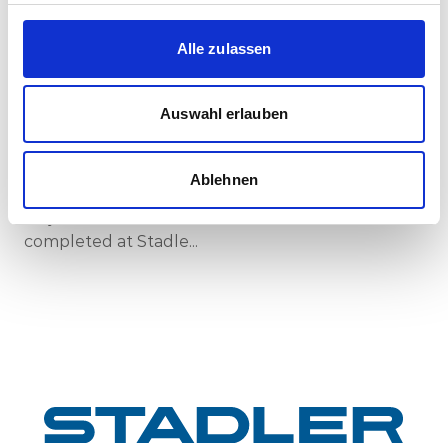
Corporate-Medienmitteilungen
Alle zulassen
30.07.2026
New standard in Hungarian railway transport:
First train completed for GYSEV’s new
Auswahl erlauben
InterCity FLIRT fleet
GYSEV Ltd.’s procurement project for 11 FLIRT
Ablehnen
InterCity electric multiple units has reached a
major milestone: the first vehicle has been
completed at Stadle...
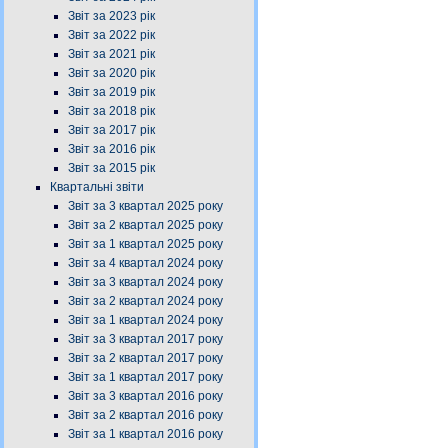
Звіт за 2023 рік
Звіт за 2022 рік
Звіт за 2021 рік
Звіт за 2020 рік
Звіт за 2019 рік
Звіт за 2018 рік
Звіт за 2017 рік
Звіт за 2016 рік
Звіт за 2015 рік
Квартальні звіти
Звіт за 3 квартал 2025 року
Звіт за 2 квартал 2025 року
Звіт за 1 квартал 2025 року
Звіт за 4 квартал 2024 року
Звіт за 3 квартал 2024 року
Звіт за 2 квартал 2024 року
Звіт за 1 квартал 2024 року
Звіт за 3 квартал 2017 року
Звіт за 2 квартал 2017 року
Звіт за 1 квартал 2017 року
Звіт за 3 квартал 2016 року
Звіт за 2 квартал 2016 року
Звіт за 1 квартал 2016 року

- - -

Report every line in the items above that contains the string "InterCity". Matching is case-sensitive.

InterCity FLIRT fleet
InterCity electric multiple units has reached a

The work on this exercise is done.